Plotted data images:
=======
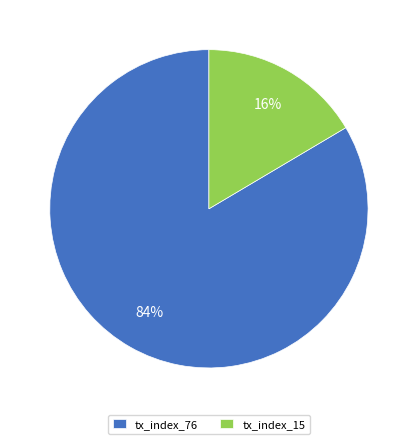

Is tx_index_15 the majority of the pie?

No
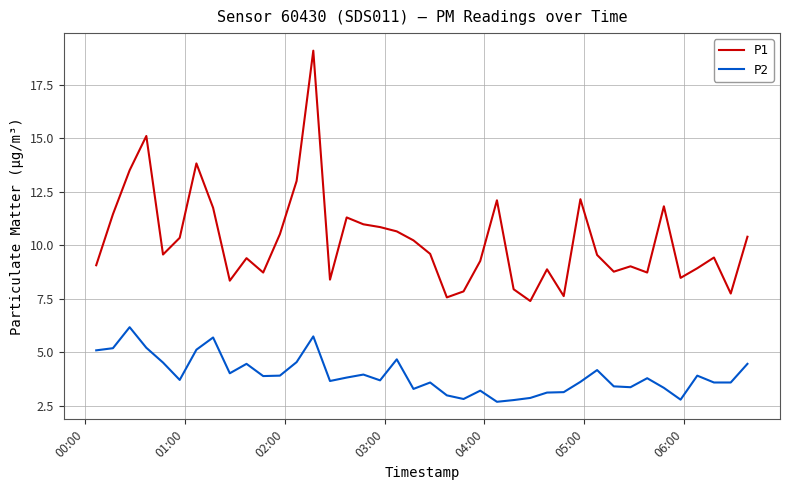

Which series has the largest total across all categories?

P1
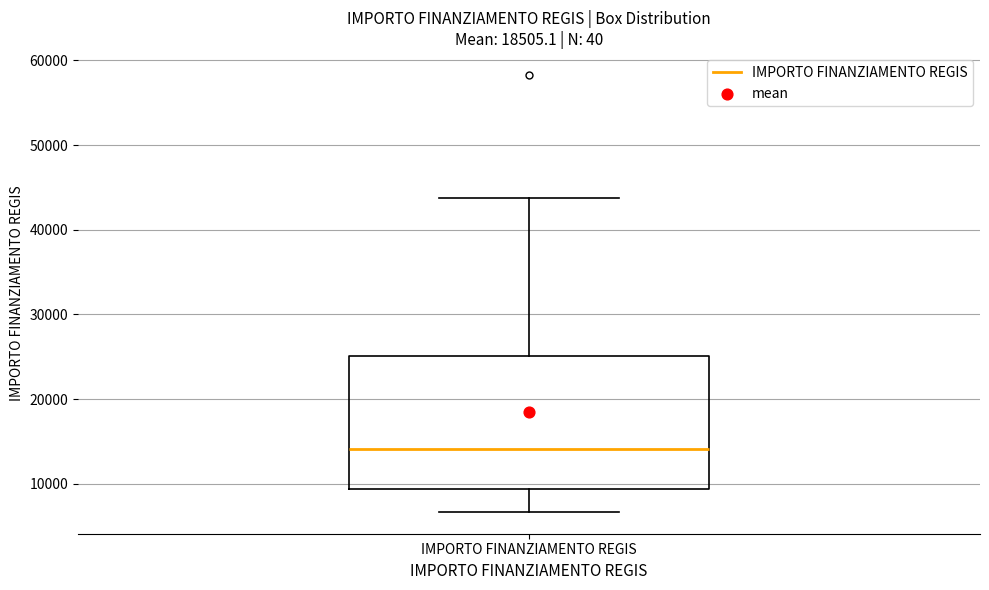

Read this box plot against the y-axis: the position of the median line, the range covered by the box, and the ends of both whiskers. The values are not printed on the chart, so give them approximately, as read against the axis.

median 14000, box 9000 to 25000, whiskers 7000 to 44000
=======
**YOUR ASSIGNMENT**
Reproduce every line of the listing above verbatim, leaving out the pictures.

**EXERCISE RESPONSE**
Is tx_index_15 the majority of the pie?

No

Which series has the largest total across all categories?

P1

Read this box plot against the y-axis: the position of the median line, the range covered by the box, and the ends of both whiskers. The values are not printed on the chart, so give them approximately, as read against the axis.

median 14000, box 9000 to 25000, whiskers 7000 to 44000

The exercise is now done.